Publication | Open Access

Are customers’ reviews creating value in the hospitality industry? Exploring the moderating effects of market positioning

132

Citations

37

References

2016

Year

TLDR

User‑generated reviews on social media heavily influence competition and customer choices in hospitality, yet little research has examined whether hotels can capture the economic value from these features. The study aims to determine whether hotels can appropriate the economic value of social media reviews by analyzing panel data from 2004–2012 on 240 small and medium‑sized hotels and 50,115 TripAdvisor reviews. The authors employ fixed‑effects panel regression on 2004–2012 data from 240 SMEs and 50,115 TripAdvisor reviews to assess profitability impacts. TripAdvisor ratings boost revenue growth but lower gross profit margins, shifting competition toward volume and occupancy and limiting net profitability, though higher‑rated hotels in less competitive, popular locations gain more gross and net profitability.

Abstract

Although user-generated reviews on social media are greatly influencing competition and customer purchase patterns in the hospitality industry, empirical research has so far marginally investigated whether hotels are able to appropriate the economic value that the use of social media features can bring.
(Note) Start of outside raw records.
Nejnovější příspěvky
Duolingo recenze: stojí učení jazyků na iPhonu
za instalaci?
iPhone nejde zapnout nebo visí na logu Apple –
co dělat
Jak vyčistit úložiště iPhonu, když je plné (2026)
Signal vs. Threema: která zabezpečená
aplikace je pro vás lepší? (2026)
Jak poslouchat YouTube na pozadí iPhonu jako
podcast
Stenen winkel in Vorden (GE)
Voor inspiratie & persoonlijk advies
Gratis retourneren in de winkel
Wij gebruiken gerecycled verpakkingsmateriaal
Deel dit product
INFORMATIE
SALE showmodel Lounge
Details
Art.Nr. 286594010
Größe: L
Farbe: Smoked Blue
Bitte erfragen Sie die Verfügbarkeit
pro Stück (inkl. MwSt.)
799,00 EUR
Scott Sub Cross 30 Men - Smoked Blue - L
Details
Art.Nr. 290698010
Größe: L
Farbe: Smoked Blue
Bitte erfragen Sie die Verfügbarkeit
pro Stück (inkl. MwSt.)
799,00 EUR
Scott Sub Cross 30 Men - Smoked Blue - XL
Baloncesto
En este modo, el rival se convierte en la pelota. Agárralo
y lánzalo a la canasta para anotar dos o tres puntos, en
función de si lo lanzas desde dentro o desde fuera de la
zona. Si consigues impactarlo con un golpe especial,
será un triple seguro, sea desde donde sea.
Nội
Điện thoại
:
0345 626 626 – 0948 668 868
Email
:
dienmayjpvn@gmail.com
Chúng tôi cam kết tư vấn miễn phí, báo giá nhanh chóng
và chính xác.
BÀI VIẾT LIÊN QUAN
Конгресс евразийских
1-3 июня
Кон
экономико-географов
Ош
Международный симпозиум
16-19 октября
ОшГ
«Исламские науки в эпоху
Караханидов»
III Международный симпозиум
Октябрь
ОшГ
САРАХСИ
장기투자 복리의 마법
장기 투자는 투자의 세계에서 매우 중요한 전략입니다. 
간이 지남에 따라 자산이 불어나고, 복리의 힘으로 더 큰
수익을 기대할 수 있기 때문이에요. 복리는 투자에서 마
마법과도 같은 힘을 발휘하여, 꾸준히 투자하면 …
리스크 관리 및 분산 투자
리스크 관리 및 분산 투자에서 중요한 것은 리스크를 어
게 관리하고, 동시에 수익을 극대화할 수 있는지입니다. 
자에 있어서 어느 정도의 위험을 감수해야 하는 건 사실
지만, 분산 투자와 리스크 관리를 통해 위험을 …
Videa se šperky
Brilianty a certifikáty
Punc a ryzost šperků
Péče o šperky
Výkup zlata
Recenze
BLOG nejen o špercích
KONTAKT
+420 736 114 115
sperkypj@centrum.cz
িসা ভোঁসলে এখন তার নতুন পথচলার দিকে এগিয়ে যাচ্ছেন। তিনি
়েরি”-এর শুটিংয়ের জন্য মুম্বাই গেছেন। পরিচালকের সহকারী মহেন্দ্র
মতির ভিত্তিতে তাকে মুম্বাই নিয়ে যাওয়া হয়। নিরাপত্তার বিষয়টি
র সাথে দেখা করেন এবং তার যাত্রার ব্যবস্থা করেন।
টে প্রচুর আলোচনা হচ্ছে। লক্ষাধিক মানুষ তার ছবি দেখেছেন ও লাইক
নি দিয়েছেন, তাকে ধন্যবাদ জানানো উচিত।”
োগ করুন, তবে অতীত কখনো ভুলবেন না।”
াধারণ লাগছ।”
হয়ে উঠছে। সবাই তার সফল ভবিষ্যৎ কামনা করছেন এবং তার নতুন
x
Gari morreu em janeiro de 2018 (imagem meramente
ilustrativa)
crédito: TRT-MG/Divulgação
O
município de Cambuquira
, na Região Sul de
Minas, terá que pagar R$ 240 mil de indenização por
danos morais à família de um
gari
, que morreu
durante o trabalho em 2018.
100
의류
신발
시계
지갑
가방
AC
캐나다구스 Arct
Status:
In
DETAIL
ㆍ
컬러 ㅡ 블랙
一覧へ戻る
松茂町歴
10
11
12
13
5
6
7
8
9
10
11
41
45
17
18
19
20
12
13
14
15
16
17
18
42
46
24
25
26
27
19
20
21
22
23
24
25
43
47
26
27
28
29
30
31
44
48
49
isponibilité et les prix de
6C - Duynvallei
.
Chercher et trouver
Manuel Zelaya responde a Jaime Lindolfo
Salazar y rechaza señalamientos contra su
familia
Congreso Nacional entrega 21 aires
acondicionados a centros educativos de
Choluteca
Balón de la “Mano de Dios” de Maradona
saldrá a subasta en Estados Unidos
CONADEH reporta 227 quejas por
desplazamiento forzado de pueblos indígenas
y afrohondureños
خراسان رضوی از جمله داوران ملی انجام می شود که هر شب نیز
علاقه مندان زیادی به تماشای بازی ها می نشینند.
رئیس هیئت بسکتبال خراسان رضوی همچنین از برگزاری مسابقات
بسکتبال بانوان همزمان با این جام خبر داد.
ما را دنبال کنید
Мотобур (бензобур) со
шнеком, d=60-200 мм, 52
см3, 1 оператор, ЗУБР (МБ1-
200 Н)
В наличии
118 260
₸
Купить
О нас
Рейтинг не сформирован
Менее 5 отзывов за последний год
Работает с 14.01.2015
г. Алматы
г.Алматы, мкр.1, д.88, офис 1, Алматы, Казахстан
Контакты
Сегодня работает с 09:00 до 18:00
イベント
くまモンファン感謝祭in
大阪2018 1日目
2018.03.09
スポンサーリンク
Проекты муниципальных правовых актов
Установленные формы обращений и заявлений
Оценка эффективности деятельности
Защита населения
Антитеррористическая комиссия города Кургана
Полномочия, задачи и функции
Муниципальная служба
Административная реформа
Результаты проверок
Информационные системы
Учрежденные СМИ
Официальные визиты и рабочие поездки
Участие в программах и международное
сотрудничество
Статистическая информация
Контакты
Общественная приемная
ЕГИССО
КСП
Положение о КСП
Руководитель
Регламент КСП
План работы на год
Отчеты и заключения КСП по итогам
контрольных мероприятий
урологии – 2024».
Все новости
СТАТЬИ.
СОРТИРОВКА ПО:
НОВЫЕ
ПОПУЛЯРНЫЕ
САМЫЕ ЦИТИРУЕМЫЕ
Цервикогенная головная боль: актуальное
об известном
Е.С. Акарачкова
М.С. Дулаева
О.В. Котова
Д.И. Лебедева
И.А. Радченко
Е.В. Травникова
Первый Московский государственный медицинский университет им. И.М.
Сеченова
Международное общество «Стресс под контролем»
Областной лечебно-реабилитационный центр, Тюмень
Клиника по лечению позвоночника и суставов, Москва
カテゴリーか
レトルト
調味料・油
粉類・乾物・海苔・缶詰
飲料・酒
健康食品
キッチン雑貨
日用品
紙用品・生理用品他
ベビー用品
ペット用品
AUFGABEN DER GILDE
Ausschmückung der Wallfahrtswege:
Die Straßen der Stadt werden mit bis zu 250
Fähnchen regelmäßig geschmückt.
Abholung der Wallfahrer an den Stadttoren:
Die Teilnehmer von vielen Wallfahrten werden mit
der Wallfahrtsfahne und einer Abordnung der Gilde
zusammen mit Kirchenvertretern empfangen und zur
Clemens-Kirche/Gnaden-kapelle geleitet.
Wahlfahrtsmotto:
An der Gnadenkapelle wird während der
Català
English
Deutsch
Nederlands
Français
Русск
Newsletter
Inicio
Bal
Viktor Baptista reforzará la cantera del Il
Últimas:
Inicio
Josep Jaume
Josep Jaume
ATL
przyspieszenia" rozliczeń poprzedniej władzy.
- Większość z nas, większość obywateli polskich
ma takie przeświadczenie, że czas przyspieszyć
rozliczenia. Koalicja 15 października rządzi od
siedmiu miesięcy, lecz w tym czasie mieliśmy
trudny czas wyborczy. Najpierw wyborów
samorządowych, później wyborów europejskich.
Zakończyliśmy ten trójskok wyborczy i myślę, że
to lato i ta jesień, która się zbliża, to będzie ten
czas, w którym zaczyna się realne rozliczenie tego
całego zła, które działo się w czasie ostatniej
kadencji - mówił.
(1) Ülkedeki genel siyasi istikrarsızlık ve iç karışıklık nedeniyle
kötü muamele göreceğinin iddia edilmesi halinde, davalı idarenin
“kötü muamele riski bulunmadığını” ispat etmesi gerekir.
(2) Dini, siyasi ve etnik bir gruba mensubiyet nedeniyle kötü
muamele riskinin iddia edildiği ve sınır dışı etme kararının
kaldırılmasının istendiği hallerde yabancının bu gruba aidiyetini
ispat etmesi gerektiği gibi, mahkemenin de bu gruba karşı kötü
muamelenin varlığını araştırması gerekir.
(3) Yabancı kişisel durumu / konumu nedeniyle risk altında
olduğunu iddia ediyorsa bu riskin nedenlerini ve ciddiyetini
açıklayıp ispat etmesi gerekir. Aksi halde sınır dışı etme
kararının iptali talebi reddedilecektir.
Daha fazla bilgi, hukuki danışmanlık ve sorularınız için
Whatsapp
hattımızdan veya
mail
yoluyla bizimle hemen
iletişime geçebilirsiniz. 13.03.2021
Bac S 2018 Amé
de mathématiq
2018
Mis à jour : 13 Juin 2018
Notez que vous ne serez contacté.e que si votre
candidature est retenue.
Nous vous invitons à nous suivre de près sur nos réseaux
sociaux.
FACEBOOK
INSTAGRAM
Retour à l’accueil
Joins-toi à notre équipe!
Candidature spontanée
In order to fill this gap, this article uses panel data from 2004 to 2012 on a sample of 240 small and medium-sized hotels for which we have collected data on profitability and 50,115 user-generated reviews on TripAdvisor, one of the most popular and largest online community for travellers. The results from fixed effects regression models show that online ratings from user-generated reviews on TripAdvisor have a positive effect on hotel revenue growth that is outweighed by a negative effect on gross profit margins. Thus, the increasing importance of user-generated reviews in online communities for travellers is shifting hotel competition from unit profit margin to volumes and to higher room occupancy rates, with online retailers capturing most of the value created in online transactions through social media features and with a limited effect brought on net profitability. However, hotels with higher star-rating, with a lower degree of local competition and localized outside popular destinations were found to obtain more benefits from online visibility on their gross and net profitability. Based on these results, managerial implications discuss how hotels should use social media features according to a strategic view based on pursuing the horizontal and vertical differentiation of their services in an attempt to create more economic value from their online visibility and to protect profit margins from the intermediation in their customer relationships.